At the same time, Dennis Bonnen wife was also helping her husband spread awareness about the importance of voting. Speaker Bonnen and his wife are huge proponents of democracy and have been warning everyone about how COVID-19 could affect the election in 2020.

It is difficult not to agree with Rep Dennis Bonnen from Texas. The problems faced by Georgia are problems that the state will also face in the national election if the local and state governments don’t take active steps to solve them. The best time to start solving these problems is right now, with the national election still a few months away.

Similar Problems in Other States

Other states hosting primary elections have also faced several issues. Long lines are the most common issue recorded, with voters being forced to wait for hours before they can cast a vote. This is due to the reduced number of polling centers and sites, which means voters have to travel farther and wait longer to cast their votes.

Increasing the number of polls to facilitate voters doesn’t always help either. It is certainly not easy to open new polling locations due to Coronavirus, and the ones that do open may not be able to follow strict health and safety guidelines because of the high voter turnout. This is a problem that requires a more creative solution.

At the same time, absentee ballots and mail-in votes are still being debated as a possible solution. Some states prefer to encourage absentee ballots, but others are worried about potential election frauds that could cause additional problems. After all, mail-in ballots are easier to fake and can be potentially misused.

In Washington D.C. and Pennsylvania, absentee ballots went missing entirely. Georgia and Nevada were also dealing with confusion. There were not enough announcements and information about how, when, and where to vote. Experts are already questioning whether local and state governments can fix these issues before November.

A System on Edge

If these past problems tell you something, it’s the fact that our election system does not operate well under pressure. With the Coronavirus and the way we have tried to accelerate the opening of our economy recently, asking people to vote directly may not be the best way to go after all. At the very least, the voting system isn’t ready for such a spike.

The same is true with absentee ballots. The delivery system needs an immediate fix so that ballots can be received and accounted for in a legitimate and credible way. Regulations regarding absentee ballots and information about how voters can take advantage of remote voting to stay safe must also be made clearer before the November election.

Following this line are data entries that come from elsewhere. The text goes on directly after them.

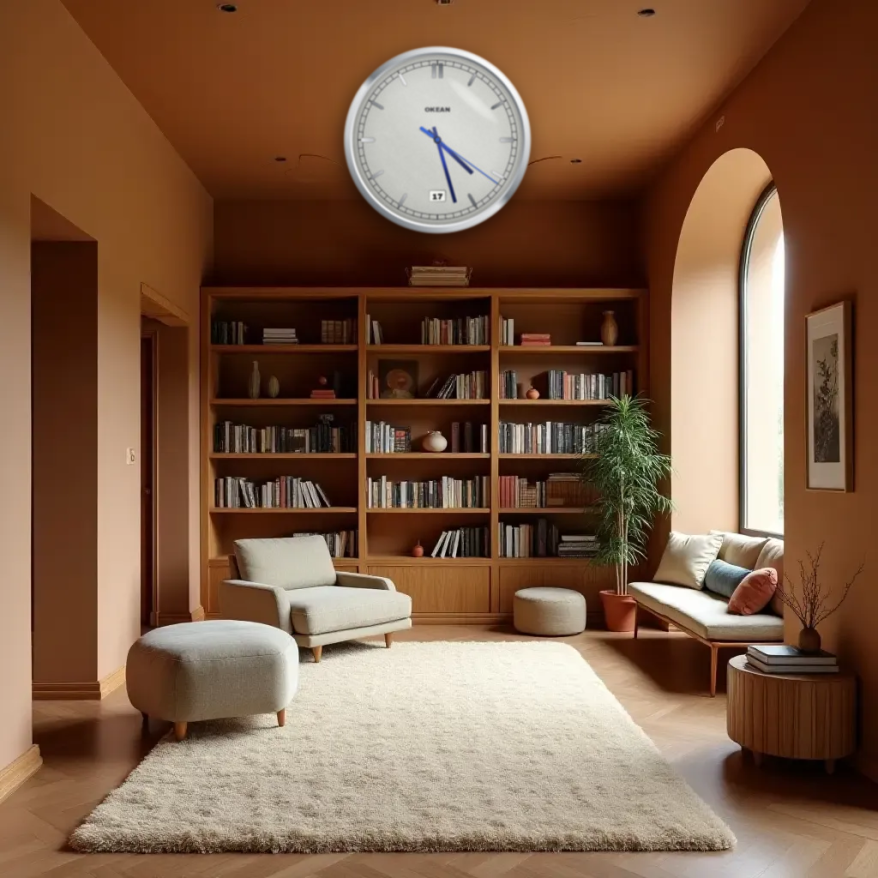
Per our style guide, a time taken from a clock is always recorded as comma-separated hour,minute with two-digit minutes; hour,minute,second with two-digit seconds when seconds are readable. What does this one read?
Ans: 4,27,21
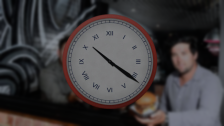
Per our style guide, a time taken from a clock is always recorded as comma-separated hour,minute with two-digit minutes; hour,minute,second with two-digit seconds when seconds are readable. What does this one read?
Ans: 10,21
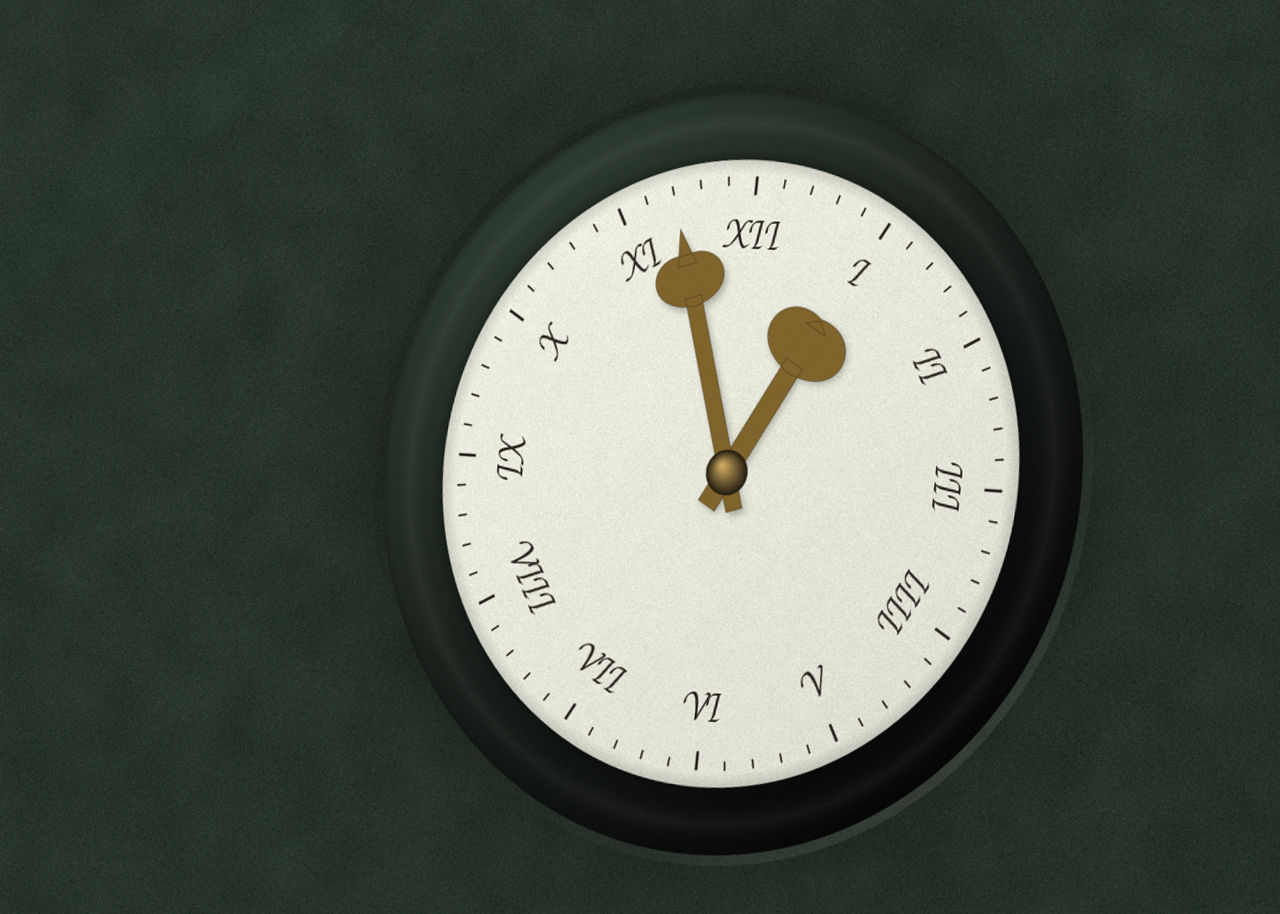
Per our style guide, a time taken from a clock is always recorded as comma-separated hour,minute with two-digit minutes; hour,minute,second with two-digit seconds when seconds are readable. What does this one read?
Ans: 12,57
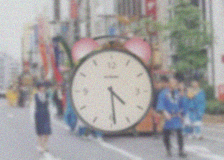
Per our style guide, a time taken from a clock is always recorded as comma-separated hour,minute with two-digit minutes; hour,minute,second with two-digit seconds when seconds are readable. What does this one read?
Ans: 4,29
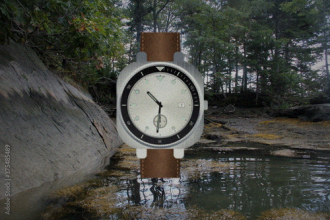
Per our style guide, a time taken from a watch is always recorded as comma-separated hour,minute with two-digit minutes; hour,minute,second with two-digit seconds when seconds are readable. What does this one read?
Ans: 10,31
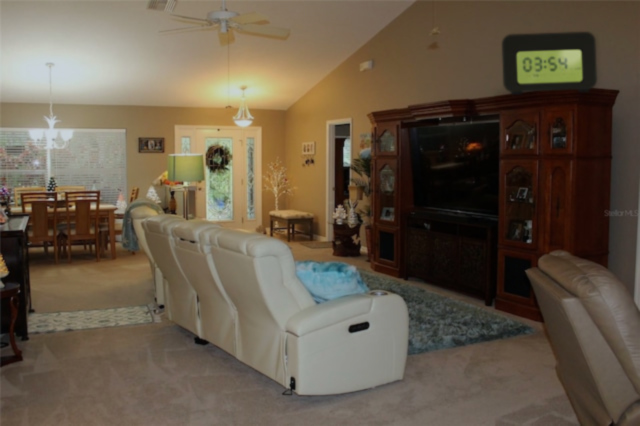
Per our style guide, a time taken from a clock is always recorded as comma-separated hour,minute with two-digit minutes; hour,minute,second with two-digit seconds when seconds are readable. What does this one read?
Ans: 3,54
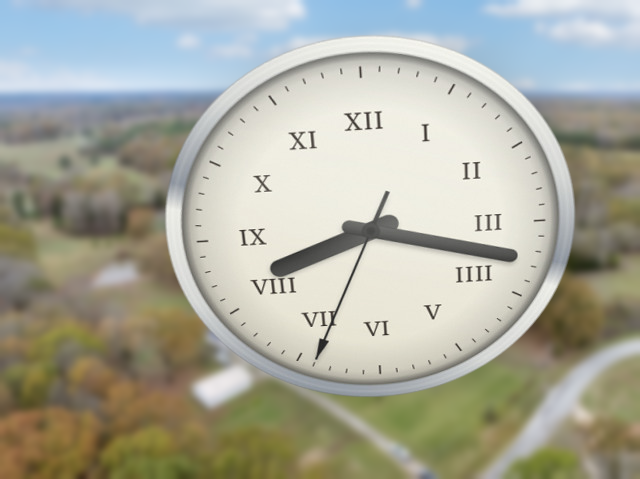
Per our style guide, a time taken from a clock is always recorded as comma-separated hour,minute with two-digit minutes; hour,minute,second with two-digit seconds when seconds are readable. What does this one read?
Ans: 8,17,34
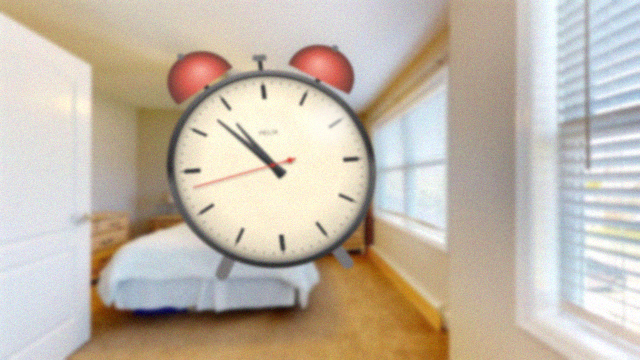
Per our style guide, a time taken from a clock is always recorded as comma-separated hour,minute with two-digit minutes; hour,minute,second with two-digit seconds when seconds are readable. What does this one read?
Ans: 10,52,43
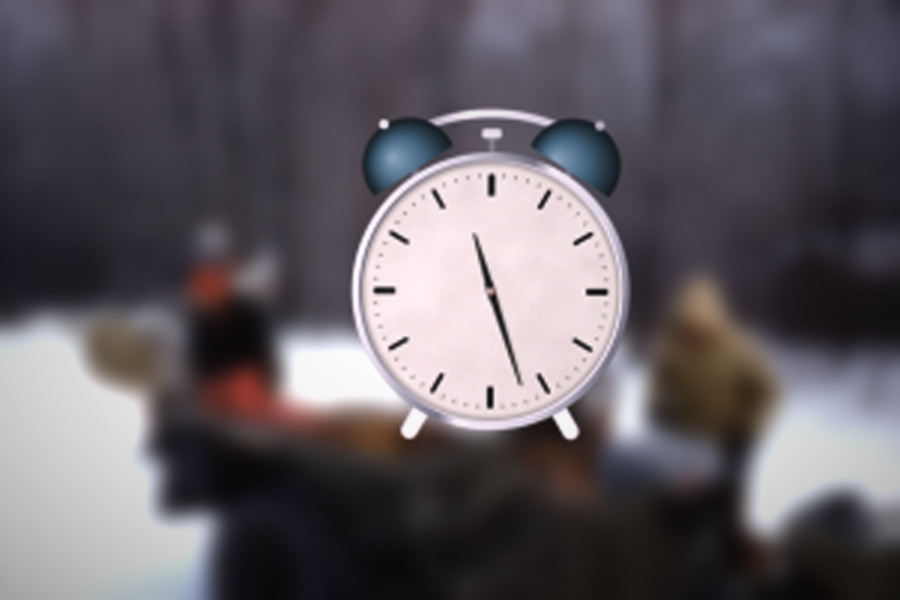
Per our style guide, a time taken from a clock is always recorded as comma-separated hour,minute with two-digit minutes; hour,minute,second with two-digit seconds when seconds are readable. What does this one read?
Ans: 11,27
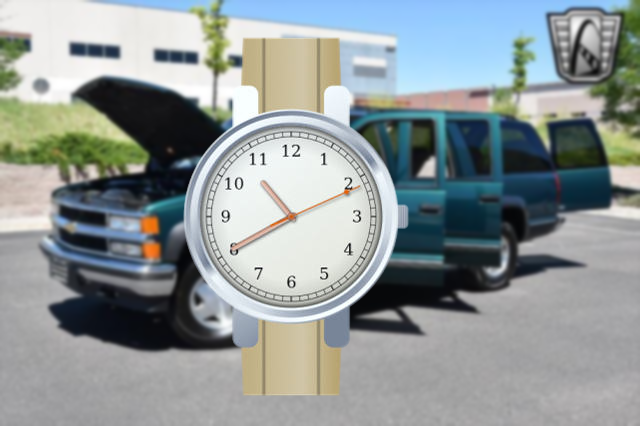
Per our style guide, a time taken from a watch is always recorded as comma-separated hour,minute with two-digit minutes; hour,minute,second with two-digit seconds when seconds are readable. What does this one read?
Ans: 10,40,11
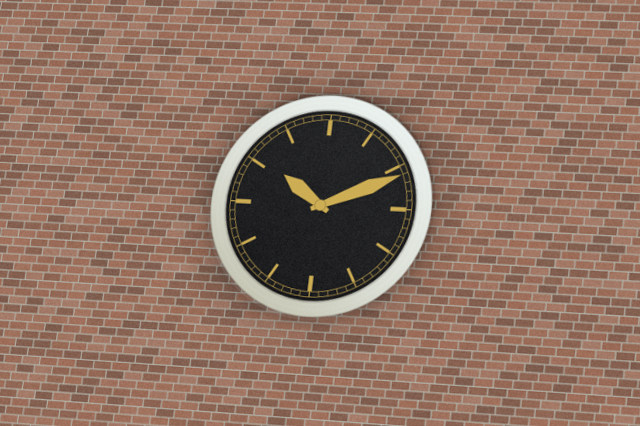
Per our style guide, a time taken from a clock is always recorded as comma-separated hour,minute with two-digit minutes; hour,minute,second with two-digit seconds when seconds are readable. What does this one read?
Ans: 10,11
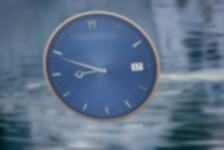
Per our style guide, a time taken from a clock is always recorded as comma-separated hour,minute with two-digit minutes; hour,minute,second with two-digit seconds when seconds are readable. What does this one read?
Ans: 8,49
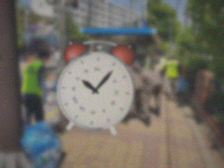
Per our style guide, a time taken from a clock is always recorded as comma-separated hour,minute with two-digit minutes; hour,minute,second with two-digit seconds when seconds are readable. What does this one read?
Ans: 10,06
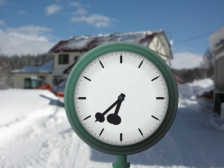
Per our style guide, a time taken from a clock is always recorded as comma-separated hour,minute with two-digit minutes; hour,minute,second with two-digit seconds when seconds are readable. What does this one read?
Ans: 6,38
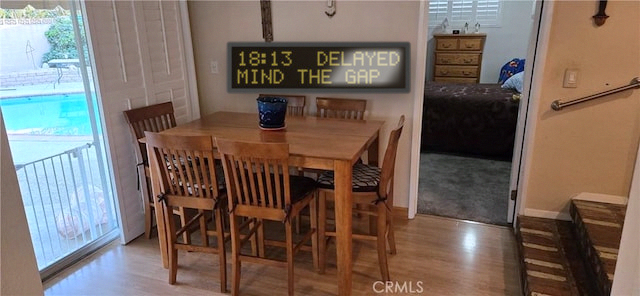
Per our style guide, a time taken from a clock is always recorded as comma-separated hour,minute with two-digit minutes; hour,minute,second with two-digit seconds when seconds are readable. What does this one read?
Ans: 18,13
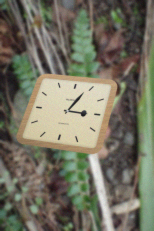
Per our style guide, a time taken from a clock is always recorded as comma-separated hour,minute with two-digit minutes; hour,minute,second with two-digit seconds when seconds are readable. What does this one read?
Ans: 3,04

Polling site consolidation needs to stop. It is not possible to provide voters with a safe environment for voting when three to four polling sites are have been condensed into one. It is also impossible to choose a location that every voter can reach more easily when sites are consolidated; long lines are certainly inevitable this way. More sites need to stay open, but additional safety measures are also required.

There is also the need for better election security in general. The Trump administration is reluctant to provide help regarding the security of voting machines, but the House of Representatives passed a bill that provides states with the financial and technical support that they need to secure their own election. What’s missing is an action plan for implementing the pre-allocated funds.

Last but not least, there is a need for transparency. It is not only up to the government to distribute information about voting and the general election. The media, communities, and other stakeholders must also play an active role in spreading vital information. Better communications will result in a smoother election in general.

All Hands On Deck

That last part about how this is not only the responsibility of the government is actually very important. While local governments and lawmakers are responsible for hosting a fair, safe, and successful election across the nation, it is also up to other stakeholders like voters and communities to support the process.

Speaker Bonnen stated that everyone must fight for the future of our democracy. For the general election to be successful and remain a credible process for electing leaders, the elections across the nation must be organized in a better way. That’s how you guarantee a smooth transfer of power and a better future for us all.